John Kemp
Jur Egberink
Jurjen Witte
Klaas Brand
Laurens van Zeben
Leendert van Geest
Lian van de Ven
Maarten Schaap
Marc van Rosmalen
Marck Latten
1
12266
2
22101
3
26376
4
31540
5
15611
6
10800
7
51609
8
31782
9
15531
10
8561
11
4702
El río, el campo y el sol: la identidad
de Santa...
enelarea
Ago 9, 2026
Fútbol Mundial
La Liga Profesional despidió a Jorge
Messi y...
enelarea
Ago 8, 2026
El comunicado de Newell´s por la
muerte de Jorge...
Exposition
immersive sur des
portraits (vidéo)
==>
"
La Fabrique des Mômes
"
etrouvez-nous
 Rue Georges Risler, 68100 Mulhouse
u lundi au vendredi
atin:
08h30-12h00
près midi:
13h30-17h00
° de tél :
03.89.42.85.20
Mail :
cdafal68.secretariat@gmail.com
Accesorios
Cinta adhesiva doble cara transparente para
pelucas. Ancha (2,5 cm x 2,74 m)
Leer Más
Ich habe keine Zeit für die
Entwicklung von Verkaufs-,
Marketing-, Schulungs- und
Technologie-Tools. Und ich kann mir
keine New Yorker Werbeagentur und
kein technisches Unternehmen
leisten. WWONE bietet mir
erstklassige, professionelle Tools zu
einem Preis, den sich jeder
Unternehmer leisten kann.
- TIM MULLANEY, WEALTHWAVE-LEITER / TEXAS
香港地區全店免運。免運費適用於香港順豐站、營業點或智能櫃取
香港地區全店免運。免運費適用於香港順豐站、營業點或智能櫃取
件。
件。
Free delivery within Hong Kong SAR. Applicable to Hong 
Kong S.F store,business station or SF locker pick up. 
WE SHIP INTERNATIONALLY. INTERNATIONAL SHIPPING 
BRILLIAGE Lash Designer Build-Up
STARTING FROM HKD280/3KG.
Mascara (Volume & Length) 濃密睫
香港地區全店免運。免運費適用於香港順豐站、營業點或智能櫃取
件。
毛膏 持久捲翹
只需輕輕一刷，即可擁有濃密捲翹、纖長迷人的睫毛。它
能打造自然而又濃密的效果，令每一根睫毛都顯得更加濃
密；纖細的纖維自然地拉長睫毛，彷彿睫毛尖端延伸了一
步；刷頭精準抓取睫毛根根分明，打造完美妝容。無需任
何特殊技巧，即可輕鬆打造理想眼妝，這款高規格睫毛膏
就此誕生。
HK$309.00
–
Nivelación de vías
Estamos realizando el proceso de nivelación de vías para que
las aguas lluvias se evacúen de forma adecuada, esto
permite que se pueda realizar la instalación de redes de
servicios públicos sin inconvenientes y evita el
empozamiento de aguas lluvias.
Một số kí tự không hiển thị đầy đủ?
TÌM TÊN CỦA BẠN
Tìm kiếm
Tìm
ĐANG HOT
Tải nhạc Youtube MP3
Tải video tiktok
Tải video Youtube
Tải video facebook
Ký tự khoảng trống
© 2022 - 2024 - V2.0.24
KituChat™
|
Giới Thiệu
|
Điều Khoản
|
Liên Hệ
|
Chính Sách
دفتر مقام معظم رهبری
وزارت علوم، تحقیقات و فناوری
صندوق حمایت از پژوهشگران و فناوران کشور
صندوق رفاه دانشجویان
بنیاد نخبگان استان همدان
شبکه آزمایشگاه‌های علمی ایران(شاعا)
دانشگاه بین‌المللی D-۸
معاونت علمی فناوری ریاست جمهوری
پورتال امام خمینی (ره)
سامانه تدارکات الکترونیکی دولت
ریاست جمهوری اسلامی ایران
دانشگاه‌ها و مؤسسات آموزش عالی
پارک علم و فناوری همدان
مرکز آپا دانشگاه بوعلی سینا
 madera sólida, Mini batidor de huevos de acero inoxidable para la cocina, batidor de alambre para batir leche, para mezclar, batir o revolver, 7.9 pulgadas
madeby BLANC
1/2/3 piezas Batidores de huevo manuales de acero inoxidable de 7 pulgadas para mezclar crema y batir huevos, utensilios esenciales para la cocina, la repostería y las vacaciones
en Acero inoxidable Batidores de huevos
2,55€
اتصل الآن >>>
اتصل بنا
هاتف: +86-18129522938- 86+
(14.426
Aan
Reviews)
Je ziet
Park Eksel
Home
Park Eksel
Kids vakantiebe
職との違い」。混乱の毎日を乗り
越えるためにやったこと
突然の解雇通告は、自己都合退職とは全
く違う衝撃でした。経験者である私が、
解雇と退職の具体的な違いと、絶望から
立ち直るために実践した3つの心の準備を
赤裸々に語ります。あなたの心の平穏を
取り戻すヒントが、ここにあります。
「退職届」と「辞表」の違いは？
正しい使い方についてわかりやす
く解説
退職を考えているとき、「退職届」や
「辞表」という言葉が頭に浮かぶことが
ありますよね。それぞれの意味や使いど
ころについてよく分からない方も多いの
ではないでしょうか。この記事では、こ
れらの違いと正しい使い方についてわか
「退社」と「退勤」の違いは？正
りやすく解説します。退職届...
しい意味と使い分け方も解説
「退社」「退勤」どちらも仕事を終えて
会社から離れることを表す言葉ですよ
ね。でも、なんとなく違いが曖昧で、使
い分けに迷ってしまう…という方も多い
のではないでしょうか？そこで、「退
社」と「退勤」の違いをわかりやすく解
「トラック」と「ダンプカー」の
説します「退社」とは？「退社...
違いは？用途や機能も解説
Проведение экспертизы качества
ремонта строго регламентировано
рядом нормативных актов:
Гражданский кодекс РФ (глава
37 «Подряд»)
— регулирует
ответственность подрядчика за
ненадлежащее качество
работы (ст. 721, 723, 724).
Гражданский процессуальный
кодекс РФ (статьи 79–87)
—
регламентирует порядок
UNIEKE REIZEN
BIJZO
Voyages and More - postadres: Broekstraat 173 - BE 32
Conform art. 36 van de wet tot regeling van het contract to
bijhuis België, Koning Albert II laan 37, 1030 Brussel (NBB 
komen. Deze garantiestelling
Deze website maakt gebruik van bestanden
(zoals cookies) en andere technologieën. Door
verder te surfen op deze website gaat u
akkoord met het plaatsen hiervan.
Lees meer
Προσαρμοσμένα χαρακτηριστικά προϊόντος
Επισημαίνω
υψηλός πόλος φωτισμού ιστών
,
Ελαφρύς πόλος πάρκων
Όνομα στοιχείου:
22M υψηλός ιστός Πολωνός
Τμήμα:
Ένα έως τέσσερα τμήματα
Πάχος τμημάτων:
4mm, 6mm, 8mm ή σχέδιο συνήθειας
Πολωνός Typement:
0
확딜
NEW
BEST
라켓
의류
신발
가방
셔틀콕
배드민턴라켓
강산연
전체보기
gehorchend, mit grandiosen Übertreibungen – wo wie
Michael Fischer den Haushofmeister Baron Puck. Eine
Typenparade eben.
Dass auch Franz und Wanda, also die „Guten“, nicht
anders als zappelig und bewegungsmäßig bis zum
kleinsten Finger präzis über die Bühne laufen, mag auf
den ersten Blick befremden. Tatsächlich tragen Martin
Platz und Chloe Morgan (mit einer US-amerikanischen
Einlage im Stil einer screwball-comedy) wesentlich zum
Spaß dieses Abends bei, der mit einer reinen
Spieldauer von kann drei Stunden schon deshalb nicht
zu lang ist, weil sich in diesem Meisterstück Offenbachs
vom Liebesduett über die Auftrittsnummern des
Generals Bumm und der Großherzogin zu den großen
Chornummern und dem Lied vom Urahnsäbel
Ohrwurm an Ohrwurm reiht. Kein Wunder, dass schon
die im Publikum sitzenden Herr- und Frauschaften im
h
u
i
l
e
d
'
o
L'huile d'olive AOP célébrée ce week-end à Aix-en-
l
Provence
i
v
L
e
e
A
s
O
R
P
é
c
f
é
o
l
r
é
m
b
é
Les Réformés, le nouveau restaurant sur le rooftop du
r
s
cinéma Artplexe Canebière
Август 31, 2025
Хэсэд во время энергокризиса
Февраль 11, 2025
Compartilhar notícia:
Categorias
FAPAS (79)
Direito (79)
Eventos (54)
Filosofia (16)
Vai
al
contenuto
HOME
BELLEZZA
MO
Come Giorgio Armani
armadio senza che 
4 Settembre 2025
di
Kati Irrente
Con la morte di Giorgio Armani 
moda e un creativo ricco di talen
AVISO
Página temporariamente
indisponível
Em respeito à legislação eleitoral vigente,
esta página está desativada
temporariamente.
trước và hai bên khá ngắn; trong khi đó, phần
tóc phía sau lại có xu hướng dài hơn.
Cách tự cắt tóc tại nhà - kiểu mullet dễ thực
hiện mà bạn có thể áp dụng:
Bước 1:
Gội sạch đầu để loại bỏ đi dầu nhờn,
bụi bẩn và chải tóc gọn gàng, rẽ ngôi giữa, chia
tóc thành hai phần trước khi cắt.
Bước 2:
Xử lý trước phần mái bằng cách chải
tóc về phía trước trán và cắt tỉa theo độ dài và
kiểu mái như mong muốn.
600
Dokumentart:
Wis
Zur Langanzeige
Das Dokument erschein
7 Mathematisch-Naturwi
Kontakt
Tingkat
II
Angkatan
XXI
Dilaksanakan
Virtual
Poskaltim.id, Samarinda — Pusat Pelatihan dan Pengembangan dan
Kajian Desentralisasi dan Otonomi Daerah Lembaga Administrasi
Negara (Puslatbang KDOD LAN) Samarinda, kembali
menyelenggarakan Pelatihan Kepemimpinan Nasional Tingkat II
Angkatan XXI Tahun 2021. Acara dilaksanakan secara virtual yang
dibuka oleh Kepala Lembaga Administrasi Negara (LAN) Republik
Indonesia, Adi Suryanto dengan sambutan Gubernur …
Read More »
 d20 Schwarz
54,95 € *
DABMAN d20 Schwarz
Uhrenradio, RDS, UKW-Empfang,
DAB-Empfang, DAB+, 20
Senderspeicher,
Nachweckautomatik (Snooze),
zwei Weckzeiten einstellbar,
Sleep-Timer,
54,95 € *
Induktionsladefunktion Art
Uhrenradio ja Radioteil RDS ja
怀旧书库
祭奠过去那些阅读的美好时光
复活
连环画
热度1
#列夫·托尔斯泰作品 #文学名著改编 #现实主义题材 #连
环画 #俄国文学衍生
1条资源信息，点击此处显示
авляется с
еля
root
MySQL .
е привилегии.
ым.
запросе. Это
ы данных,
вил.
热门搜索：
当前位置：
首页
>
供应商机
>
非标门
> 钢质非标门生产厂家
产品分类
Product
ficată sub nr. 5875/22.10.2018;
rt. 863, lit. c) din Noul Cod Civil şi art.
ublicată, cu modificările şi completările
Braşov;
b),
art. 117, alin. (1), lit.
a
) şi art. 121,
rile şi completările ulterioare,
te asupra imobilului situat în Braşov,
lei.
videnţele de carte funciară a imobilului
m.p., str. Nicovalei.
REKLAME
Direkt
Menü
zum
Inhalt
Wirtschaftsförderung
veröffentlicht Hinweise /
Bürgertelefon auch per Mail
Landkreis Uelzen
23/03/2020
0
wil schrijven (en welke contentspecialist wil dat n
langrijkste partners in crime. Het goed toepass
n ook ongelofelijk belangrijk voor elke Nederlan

· · ·

__Description of the task__: Filter the records above for the string "aguas" and copy each matching line.

__Worked solution__:
las aguas lluvias se evacúen de forma adecuada, esto
empozamiento de aguas lluvias.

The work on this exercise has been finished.